Touray, the women’s rights campaigner, believes this has galvanised huge street rallies observed across the country, unprecedented in a nation where political expression is discouraged.
“The people can no longer tolerate the human rights abuses and all the difficulties that they are facing,” Touray said.
For young Gambians, the wave of arrests has only pushed some closer to a confrontation with the authorities.
“Our leader Ousainou Darboe was picked up just metres away,” said one young man openly wearing a T-shirt of the opposition coalition near a mosque in Banjul.
“I am standing here, so many people will be worried about me. They will be worried I will be picked up but I don’t care about that anymore.”

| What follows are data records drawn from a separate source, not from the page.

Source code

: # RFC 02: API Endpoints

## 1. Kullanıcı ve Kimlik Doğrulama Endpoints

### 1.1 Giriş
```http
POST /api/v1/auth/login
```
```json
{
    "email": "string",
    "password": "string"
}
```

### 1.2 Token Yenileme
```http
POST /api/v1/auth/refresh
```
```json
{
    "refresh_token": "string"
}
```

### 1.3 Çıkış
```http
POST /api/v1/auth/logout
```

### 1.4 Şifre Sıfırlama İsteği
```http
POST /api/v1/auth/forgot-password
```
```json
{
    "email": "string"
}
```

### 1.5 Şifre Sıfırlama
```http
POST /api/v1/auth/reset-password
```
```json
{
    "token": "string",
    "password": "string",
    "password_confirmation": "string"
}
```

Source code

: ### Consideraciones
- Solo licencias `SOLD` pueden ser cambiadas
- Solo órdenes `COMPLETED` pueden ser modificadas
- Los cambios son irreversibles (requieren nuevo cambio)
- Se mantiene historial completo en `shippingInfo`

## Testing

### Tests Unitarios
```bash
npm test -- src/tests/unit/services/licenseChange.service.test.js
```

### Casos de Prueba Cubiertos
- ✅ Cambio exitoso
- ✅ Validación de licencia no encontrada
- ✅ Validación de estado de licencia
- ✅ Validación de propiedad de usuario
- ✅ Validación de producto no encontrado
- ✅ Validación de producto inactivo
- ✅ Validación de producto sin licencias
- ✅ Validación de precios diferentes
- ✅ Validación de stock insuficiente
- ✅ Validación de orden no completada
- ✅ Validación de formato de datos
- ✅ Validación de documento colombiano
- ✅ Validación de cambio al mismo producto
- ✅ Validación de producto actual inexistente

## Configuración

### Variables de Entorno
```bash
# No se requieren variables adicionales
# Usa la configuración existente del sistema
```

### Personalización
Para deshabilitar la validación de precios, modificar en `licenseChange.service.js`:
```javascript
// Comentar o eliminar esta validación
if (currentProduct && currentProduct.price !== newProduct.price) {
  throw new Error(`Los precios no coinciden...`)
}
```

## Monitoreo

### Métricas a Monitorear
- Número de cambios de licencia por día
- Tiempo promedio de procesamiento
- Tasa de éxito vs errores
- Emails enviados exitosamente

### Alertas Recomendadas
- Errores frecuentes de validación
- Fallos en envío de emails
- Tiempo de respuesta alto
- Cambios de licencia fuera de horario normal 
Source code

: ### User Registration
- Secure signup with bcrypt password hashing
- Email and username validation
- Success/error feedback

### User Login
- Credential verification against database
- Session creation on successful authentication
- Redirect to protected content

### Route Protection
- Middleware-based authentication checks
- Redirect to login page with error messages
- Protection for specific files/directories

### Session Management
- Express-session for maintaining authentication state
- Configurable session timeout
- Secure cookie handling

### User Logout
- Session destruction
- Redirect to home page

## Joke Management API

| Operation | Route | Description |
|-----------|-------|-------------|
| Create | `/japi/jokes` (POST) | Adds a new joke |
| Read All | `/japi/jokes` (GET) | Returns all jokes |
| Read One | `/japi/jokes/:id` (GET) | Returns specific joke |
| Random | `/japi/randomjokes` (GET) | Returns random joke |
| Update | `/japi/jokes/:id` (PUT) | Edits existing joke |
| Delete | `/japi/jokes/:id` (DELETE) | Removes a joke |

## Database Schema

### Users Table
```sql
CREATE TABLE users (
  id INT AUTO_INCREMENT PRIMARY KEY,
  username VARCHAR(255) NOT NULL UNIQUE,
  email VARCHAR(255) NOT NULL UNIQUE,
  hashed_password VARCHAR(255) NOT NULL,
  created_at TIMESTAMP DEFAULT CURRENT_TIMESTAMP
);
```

President Jammeh told UN Secretary-General Ban Ki-moon to “go to hell” when he demanded an enquiry into deaths in custody in April, and has also described dying while being detained or during an interrogation as “really common”.
Beyond the political sphere, journalists are also routinely arrested, with several detained during the sensitive weeks ahead of the election.
Momodou Sabally, the director-general of Gambia’s state television and radio broadcaster, and his colleague Bakary Fatty were taken away earlier in November.
Sabally and Fatty broadcast images of the opposition when Jammeh’s wife was due to appear, according to Human Rights Watch.
This week Sabally was charged with “economic crime”, negligence of official duty, abuse of office and spreading false information.
The final charge, denounced as overly vague by rights activists, is often used against journalists.
Rights group Amnesty International has called for Sabally’s release, adding that “all those detained for simply expressing their opinions should be freed without condition.”